Input data Block Start
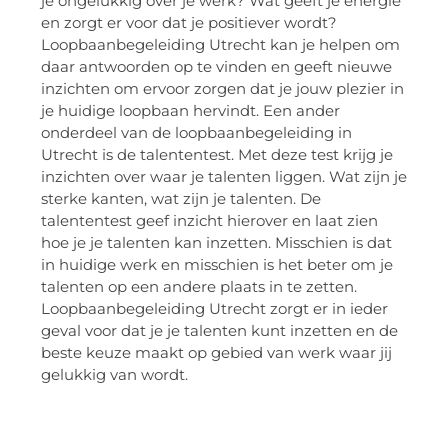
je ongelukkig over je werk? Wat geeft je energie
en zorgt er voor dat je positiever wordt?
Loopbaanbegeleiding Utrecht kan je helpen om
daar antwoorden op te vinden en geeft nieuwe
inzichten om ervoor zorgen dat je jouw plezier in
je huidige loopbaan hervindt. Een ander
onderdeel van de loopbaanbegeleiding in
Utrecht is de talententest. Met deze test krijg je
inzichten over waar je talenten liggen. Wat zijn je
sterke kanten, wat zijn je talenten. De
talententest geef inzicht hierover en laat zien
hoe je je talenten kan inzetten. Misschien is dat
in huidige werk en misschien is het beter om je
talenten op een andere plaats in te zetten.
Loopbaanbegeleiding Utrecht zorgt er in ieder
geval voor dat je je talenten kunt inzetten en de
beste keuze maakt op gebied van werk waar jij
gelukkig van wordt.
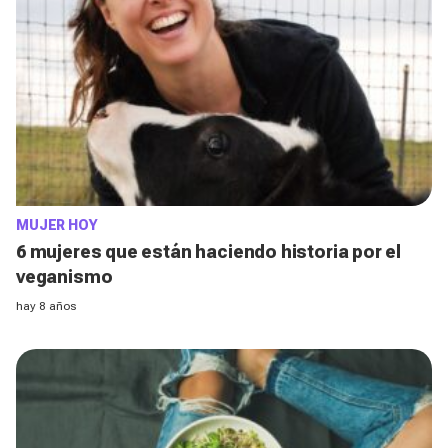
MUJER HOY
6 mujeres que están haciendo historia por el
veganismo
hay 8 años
Input data Block End
Input data Block Start
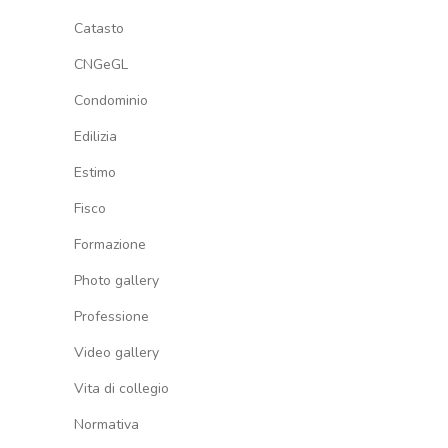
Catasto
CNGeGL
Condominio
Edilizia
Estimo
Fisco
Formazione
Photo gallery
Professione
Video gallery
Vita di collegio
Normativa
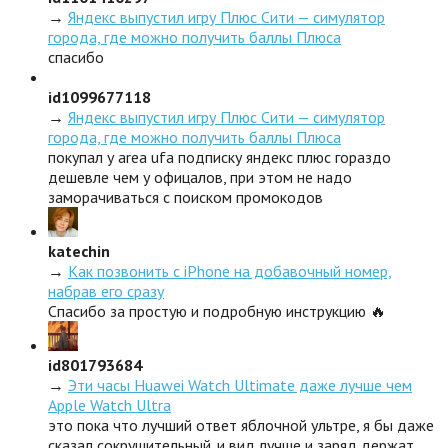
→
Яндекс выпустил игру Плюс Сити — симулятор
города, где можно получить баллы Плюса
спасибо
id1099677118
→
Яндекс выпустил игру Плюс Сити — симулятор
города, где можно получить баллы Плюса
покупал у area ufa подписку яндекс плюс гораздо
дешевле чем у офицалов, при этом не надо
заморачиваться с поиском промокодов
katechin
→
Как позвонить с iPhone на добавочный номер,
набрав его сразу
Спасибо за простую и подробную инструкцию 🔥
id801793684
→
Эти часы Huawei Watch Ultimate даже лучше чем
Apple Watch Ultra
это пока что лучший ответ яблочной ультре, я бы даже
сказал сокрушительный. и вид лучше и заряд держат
Input data Block End
--- Your assignment ---
Copy out every line of the material above that mentions the word "talententest".

--- Reply ---
Utrecht is de talententest. Met deze test krijg je
talententest geef inzicht hierover en laat zien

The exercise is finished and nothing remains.